Von Smartphones wissen wir: Ist es draußen sehr kalt, geht der Akku schneller in die Knie. Bei E-Autos ist es ähnlich. Nicht nur, dass die maximale Reichweite drastisch sinkt. Das Laden dauert ebenfalls länger. So kann es passieren, dass im Winter an einer Schnellladesäule mit 150 kW der Strom mit nur 89 kW in die Batterie fließt. Beim Laden berücksichtigt die Elektronik des Batteriemanagement-Systems die Temperatur der Batterie: Zu schnelles Laden gerade in der Ladeschluss-Phase würde die Batterie stark erhitzen und schädigen. Ein Grund, warum die Elektronik meist ab 80 Prozent Ladekapazität die Ladeleistung deutlich drosselt. Viele Hersteller empfehlen sogar, die Batterie im Regelfall nur bis 80 Prozent zu laden. Liegt die Temperatur nicht im optimalen Fenster, ist es also zu kalt (Winter) oder zu heiß (Sommer), regelt die Elektronik die Ladeleistung herunter. Das schont die Batterie. Zwischen etwa 20 und 30 Grad Celsius funktioniert die Chemie in den Batteriezellen am besten.

Alter der Batterie

Auch das kennt man von Smartphones: Je älter das Handy, umso häufiger muss man es aufladen. Akkus altern mit der Zeit.
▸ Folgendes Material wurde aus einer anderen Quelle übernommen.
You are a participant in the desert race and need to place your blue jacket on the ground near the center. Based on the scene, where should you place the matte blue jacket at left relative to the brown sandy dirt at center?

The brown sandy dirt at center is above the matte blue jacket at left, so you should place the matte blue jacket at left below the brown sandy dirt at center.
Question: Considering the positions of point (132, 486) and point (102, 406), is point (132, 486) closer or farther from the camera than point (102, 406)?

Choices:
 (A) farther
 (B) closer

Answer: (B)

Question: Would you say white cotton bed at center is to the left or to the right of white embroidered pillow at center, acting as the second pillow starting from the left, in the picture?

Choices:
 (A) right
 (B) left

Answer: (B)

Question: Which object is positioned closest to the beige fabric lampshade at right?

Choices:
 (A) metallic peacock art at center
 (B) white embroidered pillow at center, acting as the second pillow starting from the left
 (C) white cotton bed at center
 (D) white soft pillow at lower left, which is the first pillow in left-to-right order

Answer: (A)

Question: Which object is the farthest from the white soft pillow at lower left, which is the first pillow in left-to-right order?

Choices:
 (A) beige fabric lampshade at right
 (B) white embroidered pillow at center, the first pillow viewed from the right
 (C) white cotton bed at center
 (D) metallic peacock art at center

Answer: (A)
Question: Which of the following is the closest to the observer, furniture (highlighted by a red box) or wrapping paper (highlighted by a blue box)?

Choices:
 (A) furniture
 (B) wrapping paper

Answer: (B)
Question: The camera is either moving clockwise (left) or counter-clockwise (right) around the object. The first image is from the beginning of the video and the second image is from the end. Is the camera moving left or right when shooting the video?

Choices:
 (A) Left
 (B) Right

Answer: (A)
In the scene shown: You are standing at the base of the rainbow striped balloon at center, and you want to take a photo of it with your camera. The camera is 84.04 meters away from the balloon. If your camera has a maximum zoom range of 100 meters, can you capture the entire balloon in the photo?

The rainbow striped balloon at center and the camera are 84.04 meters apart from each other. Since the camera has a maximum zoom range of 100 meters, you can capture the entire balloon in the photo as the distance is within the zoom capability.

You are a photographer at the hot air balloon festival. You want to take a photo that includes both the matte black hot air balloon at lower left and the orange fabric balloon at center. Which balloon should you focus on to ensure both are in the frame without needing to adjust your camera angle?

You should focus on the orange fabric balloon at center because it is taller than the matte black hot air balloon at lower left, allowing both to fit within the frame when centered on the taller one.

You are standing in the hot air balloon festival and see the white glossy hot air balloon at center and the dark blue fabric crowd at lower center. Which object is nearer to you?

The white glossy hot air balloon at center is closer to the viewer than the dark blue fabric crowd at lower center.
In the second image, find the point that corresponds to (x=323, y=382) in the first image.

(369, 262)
Bei Elektrofahrzeugen verliert die Batterie mit der Zeit genauso Kapazität, also ihre Speicherfähigkeit. Das senkt vor allem die Reichweite. Aber auch das Laden kann länger dauern, weil sich durch die Alterung der Innenwiderstand der Batterie erhöhen kann. Das reduziert die Ladeleistung. Den Gesundheitszustand eines E-Auto-Akkus gibt der Wert „State of Health“ (SoH) an. Experten erwarten, dass er künftig bei gebrauchten Elektroautos ein wichtiges Verkaufsargument sein wird.

Zu sehen ist Fabian Hoberg

Fazit:

Beim Laden von Elektroautos oder Plug-in-Hybriden gibt es nicht die eine Ursache für schnelles oder langsames Laden. Vielmehr spielen viele Faktoren eine Rolle. Nur wer die berücksichtigt, wird seine Batterie wieder schnell und sicher füllen.